Two Umbra students presented their part of a local museum’s exhibit on Italian unification.
This year is the one hundred and fiftieth anniversary of the unification of Italy as a national state. History here, as everywhere, is always a battleground, and the anniversary of the unification is no exception as battles for the meaning of the Italian state—was it for the better or not—rage.
Last Friday one of the Umbra Institute’s community partners, the Palazzo Sorbello House Museum, had the grand opening of its exhibit Dal Risorgimento all’Unità d’Italia. Documents and Images from the collections of the Palazzo Sorbello dedicated to the questions of the unification movement, known in Italy as the Risorgimento, and its local ramifications: the liberation of Perugia from the dominion of the Pope.
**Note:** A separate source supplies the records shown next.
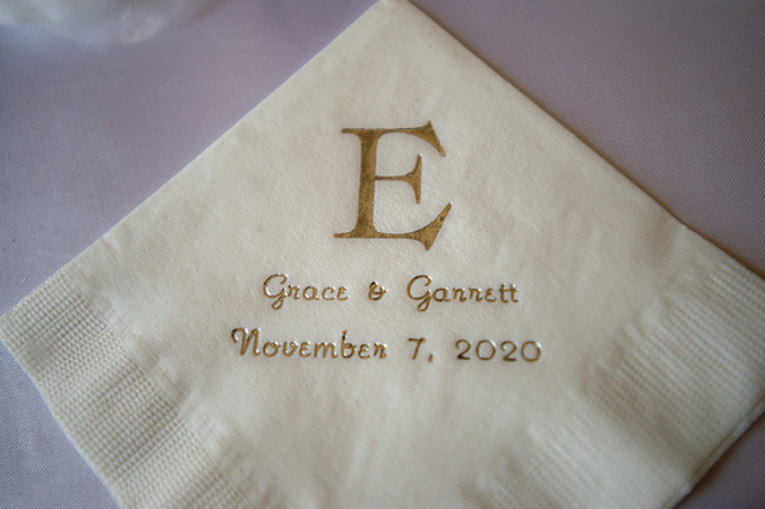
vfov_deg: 37.8
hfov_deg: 54.5
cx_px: 382
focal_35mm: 35
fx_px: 743
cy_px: 254
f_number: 2.8
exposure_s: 1/250
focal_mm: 35
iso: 500
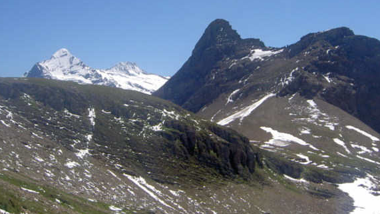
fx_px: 474
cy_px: 66
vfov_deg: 25.3
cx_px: 186
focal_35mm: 47
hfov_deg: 43.7
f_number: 4.7
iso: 50
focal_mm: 5.6
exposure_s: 1/640
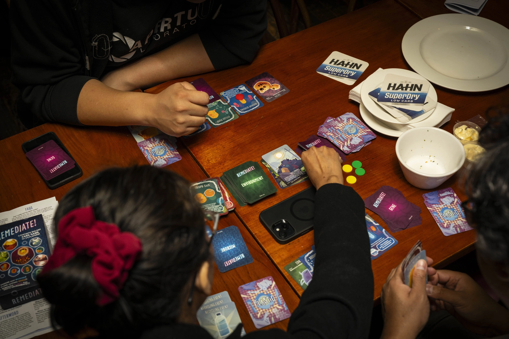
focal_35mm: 47
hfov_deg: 41.9
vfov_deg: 28.6
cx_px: 254
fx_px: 664
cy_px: 170
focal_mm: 47
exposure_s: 1/100
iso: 800
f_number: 5.6
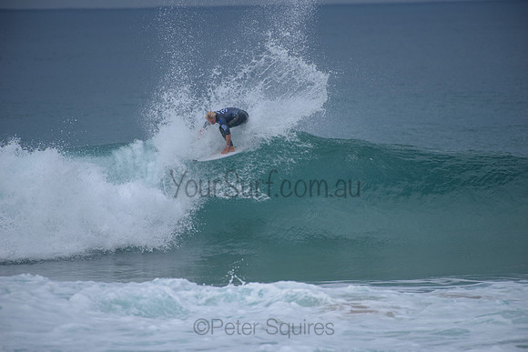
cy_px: 176
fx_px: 7335
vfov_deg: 2.8
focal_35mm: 500
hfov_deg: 4.1
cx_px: 264
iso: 180
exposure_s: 1/2000
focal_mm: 500
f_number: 5.6
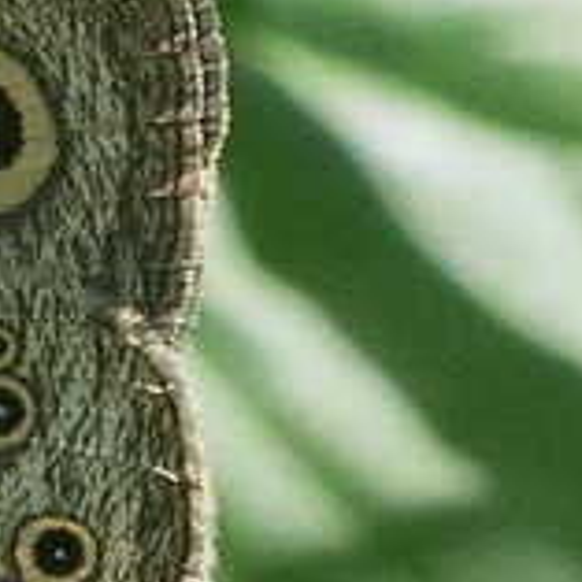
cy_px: 506
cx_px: -854
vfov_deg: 0.6
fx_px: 57046
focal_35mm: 2999
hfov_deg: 0.6
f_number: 9
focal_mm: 150
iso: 1000
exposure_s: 1/1000
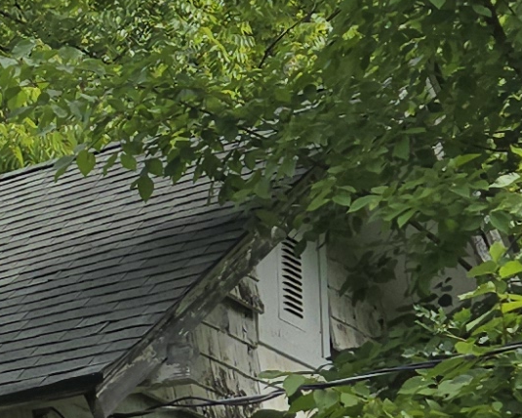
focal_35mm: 168
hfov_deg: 10.6
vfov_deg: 8.9
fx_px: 2595
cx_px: -498
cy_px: 668
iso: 25
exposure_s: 1/1307
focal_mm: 5.4
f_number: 1.8
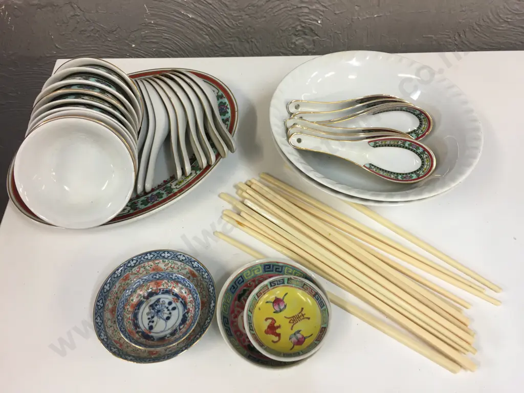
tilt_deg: -52.1
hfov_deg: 61.7
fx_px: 439
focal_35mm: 29
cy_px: 196
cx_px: 262
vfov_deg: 48.2
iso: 32
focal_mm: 4.15
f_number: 2.2
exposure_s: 1/17
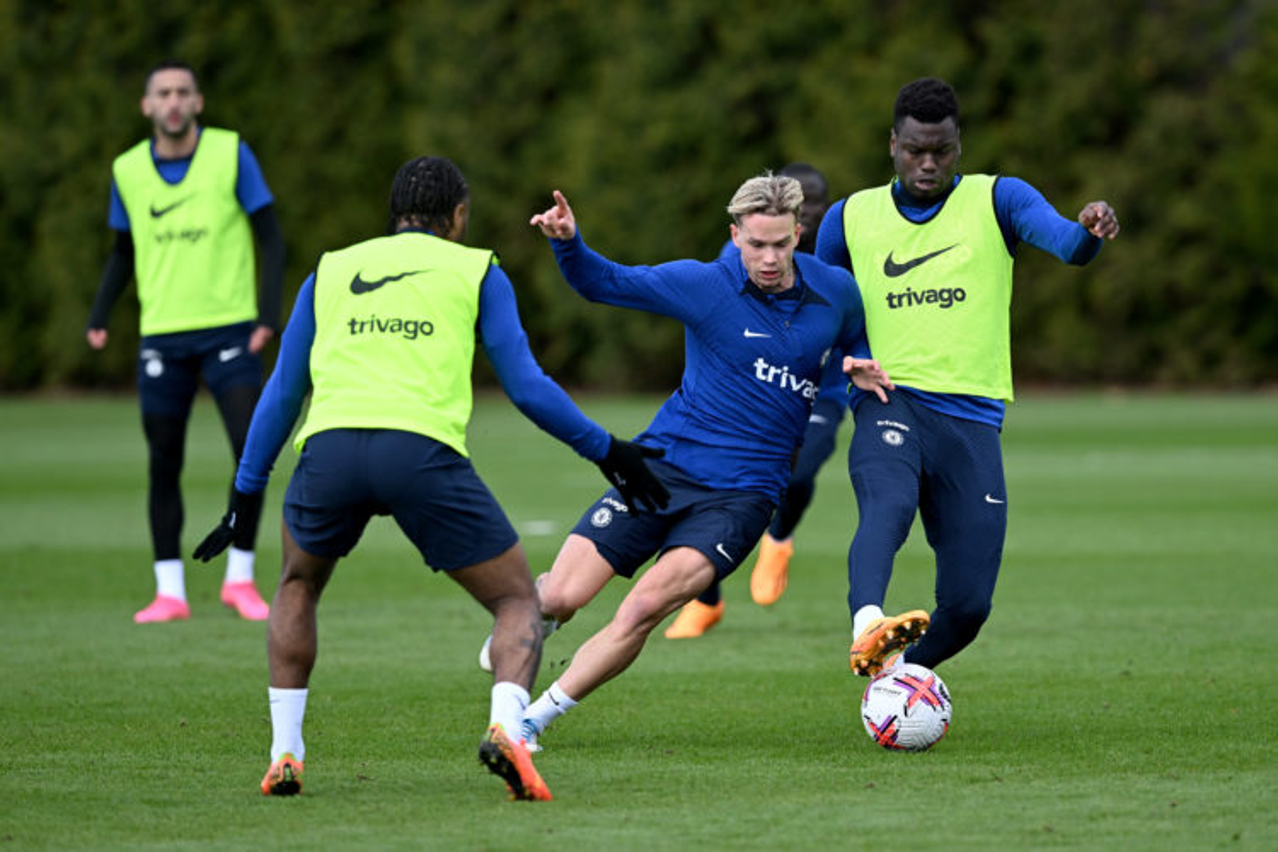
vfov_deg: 3.4
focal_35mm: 400
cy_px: 426
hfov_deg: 5.2
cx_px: 639
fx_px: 14199
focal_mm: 400
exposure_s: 1/2500
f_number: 4
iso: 640
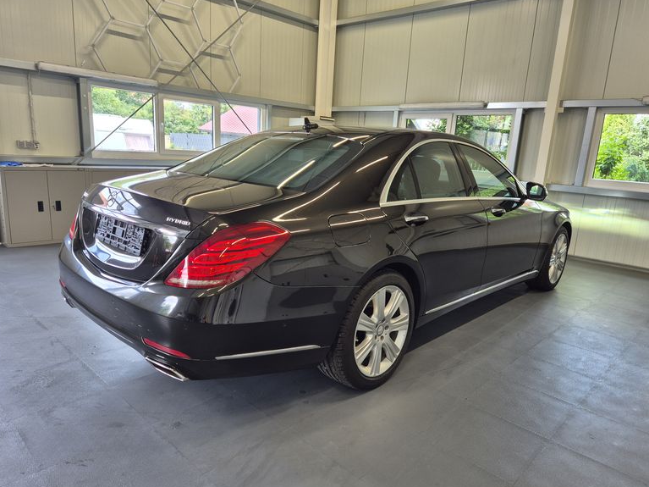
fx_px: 450
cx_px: 325
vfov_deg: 56.8
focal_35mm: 24
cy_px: 252
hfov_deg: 71.6
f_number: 1.8
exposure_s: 1/61
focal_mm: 5.4
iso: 32
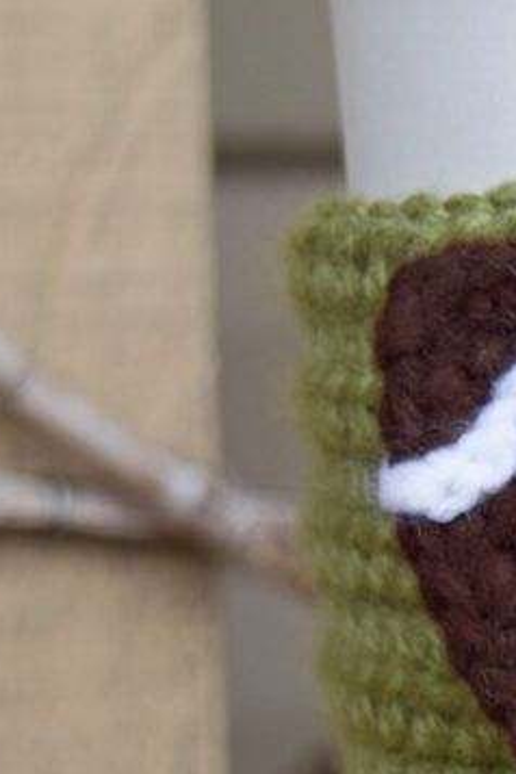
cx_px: 798
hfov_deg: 7.9
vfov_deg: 12.1
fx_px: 3646
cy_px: 605
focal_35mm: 170
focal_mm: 35
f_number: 4.5
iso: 250
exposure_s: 1/125
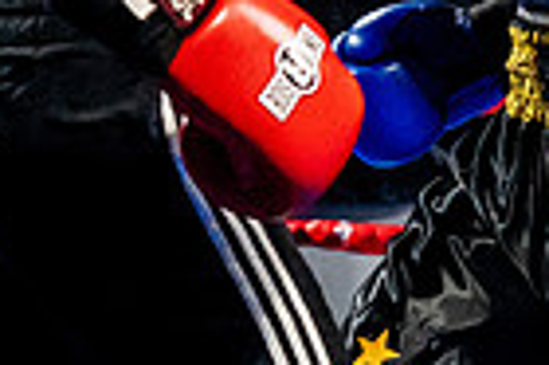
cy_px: -155
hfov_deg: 9.4
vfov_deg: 6.3
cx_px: 710
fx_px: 3290
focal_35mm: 216
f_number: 2.8
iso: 5000
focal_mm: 35
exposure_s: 1/800
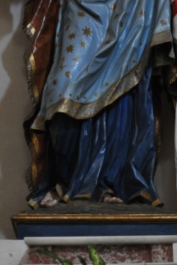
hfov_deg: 11.5
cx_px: 97
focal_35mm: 119
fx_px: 878
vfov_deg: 16.9
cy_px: 16
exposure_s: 1/25
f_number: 5
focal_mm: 34
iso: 1600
Two Umbra students, Alex Hanken and Elise Fitzgerald, were present and took part in the ceremony. The two students had, with professor Antonella Valoroso, curated a section of the exhibit, contributing both background research on the American involvement in the Risorgimento and a thorough archival search which resulted in an unregistered find, a copy of the Italian classic I promessi sposi (The Betrothed) signed by the translator. The Umbra-portion of the exhibit was completed as a service learning project in the Honors course “Constructing a National Identity. History, Culture, Art and Society in 19th Century Italy”.
In the photo: Alex Hanken, Prof. Antonella Valoroso, Elise Fitzgerald, and (in the back) Prof. Ruggero Ranieri.